— Görev listesi —
[a] Belge alıntısında “Men dakka dukka” sözüyle başlayan paragrafı ana bilgilerini koruyarak tek ve daha kısa bir cümleyle yeniden yazar mısınız?
[b] Belge alıntısına göre muhalefet cephesi, Cumhurbaşkanı Recep Tayyip Erdoğan hakkında senelerce hangi söylemle gündem oluşturmaya çabaladı?
[c] Belge alıntısına göre şu ifadeler doğru mu? Her biri için evet ya da hayır deyip belirleyici sözleri aynen alıntılayın. (i) Yazı 09.03.2025 tarihinde güncellenmiştir. (ii) Yazar, “Allah kişiyi iddiasından vurur” sözünü sevmediğini belirtir. (iii) Muhalefetin diploma konusunu yalnızca birkaç ay gündemde tutmaya çalıştığı söylenir.

Diploması şaibeli ‘tek aday’
- GİRİŞ07.03.2025 08:55
- GÜNCELLEME09.03.2025 09:53
“Allah kişiyi iddiasından vurur” diye çok sevdiğim bir söz var…
“Men dakka dukka” yani “Çalma kapımı çalarlar kapını” sözü de birazdan anlatacağım konuyu çok güzel özetleyen ve içerisinde alınması gereken dersler olduğunu CHP’liler başta olmak üzere tüm muhalif kesimlere öğütlüyor adeta…
Muhalefet cephesi senelerce Cumhurbaşkanı Recep Tayyip Erdoğan’ın ayan beyan var olan üniversite diplomasını sırf şaibe oluşturmak için “diploması yok” diye gündem oluşturmaya çabaladı.

— Veri kümesi alıntıları —
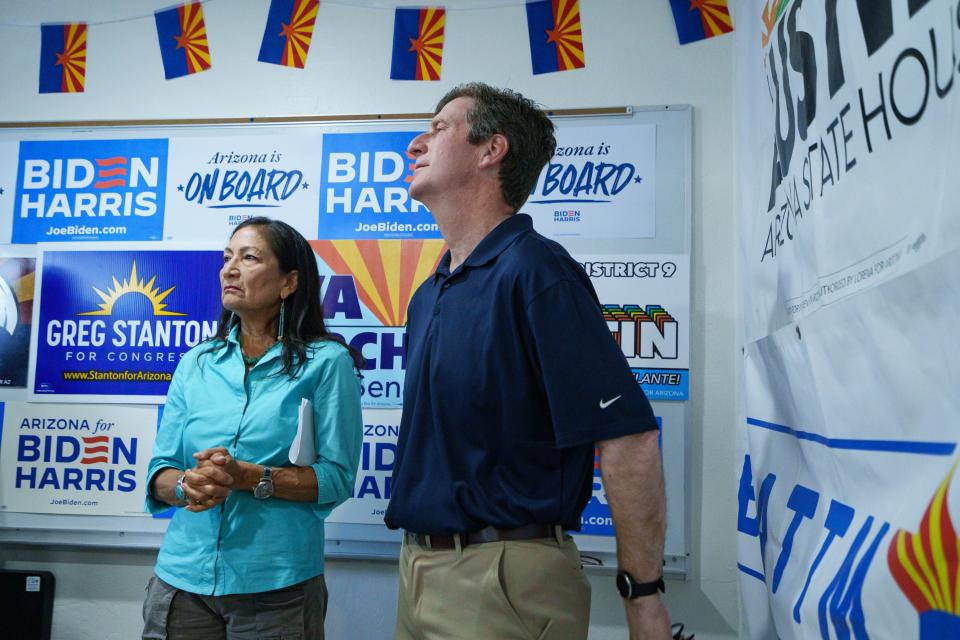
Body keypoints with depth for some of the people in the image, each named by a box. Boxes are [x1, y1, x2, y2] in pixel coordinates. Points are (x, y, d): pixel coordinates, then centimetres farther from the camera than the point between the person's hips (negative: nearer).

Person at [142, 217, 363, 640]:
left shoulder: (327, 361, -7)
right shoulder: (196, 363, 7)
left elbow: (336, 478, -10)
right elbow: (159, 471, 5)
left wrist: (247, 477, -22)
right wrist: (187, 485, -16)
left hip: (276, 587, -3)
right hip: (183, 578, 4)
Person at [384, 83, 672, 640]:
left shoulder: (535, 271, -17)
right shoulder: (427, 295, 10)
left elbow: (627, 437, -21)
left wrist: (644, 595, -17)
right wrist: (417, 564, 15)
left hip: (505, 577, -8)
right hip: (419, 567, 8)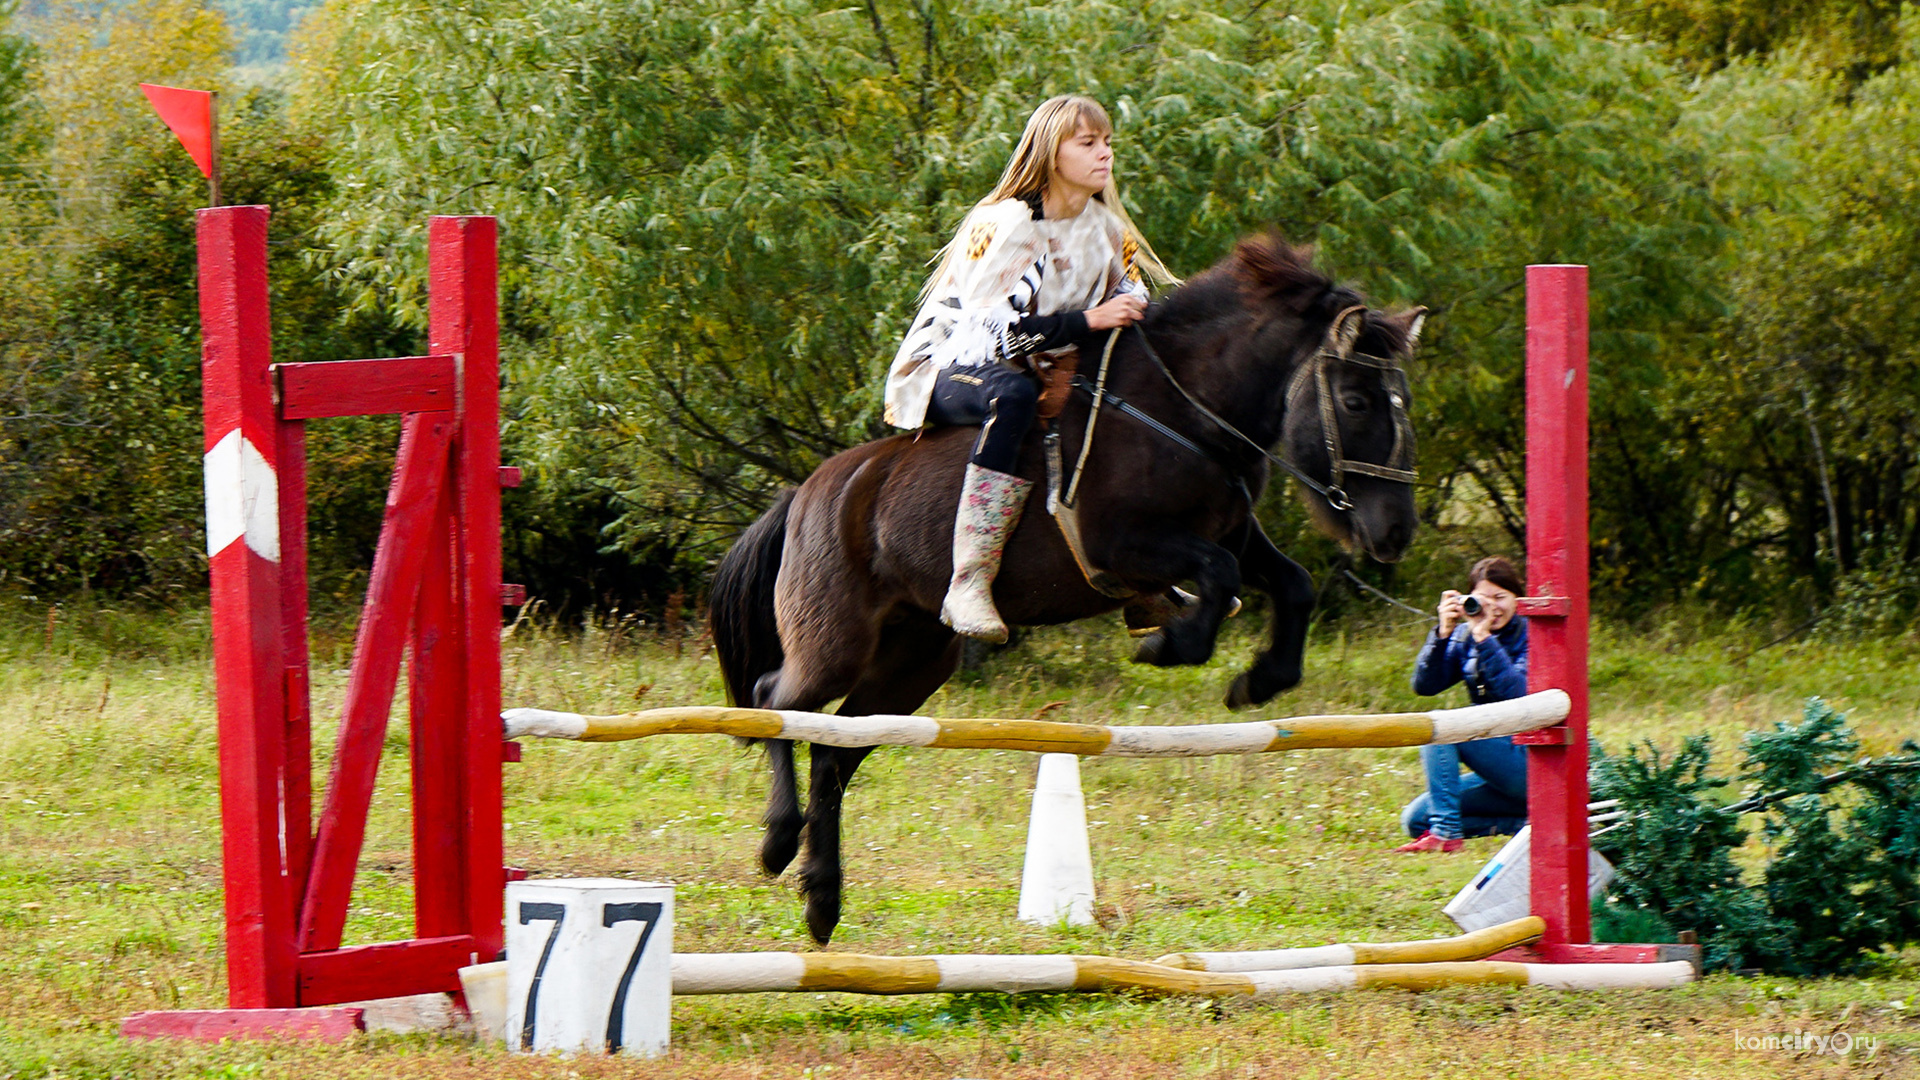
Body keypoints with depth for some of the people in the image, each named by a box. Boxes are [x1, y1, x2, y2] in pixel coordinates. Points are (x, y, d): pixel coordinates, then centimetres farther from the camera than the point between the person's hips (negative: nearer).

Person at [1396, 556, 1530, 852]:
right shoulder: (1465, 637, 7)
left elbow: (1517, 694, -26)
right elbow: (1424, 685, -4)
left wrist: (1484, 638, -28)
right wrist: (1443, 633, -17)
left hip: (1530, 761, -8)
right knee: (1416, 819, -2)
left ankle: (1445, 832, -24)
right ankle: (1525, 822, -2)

==

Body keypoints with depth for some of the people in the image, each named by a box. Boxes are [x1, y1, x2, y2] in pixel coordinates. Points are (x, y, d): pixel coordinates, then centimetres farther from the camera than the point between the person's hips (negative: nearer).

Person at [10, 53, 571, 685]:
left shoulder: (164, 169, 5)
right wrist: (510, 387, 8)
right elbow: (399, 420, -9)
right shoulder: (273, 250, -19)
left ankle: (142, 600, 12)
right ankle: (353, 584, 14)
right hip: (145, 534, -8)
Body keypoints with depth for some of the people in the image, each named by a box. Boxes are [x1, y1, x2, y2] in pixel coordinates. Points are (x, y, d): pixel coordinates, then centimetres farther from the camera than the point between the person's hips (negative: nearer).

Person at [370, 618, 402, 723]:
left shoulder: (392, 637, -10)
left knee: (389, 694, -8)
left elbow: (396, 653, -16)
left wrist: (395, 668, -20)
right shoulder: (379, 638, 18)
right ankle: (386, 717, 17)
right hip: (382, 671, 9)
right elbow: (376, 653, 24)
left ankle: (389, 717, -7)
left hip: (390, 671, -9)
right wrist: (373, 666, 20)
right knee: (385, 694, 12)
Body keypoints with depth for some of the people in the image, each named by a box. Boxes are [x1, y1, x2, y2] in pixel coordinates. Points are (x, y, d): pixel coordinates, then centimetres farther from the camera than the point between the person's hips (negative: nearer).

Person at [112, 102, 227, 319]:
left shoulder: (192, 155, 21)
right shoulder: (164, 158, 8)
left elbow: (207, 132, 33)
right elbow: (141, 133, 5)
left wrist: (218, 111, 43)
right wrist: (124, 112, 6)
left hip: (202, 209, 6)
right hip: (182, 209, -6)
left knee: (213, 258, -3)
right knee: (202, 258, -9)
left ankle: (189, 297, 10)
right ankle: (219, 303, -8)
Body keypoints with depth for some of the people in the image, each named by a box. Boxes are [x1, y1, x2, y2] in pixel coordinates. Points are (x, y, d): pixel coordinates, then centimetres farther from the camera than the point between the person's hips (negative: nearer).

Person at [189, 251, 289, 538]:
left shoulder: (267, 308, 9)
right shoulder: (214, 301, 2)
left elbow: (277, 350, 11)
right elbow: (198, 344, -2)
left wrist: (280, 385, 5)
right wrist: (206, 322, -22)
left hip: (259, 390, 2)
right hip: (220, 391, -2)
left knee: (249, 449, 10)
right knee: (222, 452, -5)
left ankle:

...

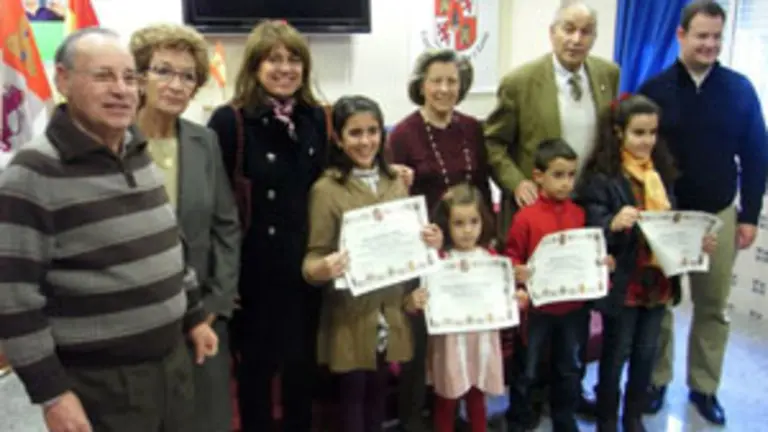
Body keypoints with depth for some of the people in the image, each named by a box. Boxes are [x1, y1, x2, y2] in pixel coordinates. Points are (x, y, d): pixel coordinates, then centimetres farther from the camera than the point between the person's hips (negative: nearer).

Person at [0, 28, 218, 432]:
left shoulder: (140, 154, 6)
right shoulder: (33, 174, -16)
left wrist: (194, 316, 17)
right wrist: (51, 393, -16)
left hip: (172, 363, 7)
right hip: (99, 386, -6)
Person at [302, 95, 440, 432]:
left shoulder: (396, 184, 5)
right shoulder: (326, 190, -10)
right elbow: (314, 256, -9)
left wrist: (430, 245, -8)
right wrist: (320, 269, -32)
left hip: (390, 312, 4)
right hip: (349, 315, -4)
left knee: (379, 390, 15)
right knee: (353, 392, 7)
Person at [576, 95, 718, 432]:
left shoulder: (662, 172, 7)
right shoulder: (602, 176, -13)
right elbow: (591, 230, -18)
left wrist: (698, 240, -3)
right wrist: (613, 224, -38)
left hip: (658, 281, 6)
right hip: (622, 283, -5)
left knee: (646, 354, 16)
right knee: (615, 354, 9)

— Görev yanıtları —
[a] “Men dakka dukka” (“Çalma kapımı çalarlar kapını”) sözü, anlatılacak konuyu iyi özetliyor ve başta CHP’liler olmak üzere tüm muhalif kesimlere bu konudan alınması gereken dersler olduğunu öğütlüyor.

[b] Sırf şaibe oluşturmak için “diploması yok” diyerek.

[c]
(i) Evet: “GÜNCELLEME09.03.2025 09:53”
(ii) Hayır: “çok sevdiğim bir söz var”
(iii) Hayır: “senelerce”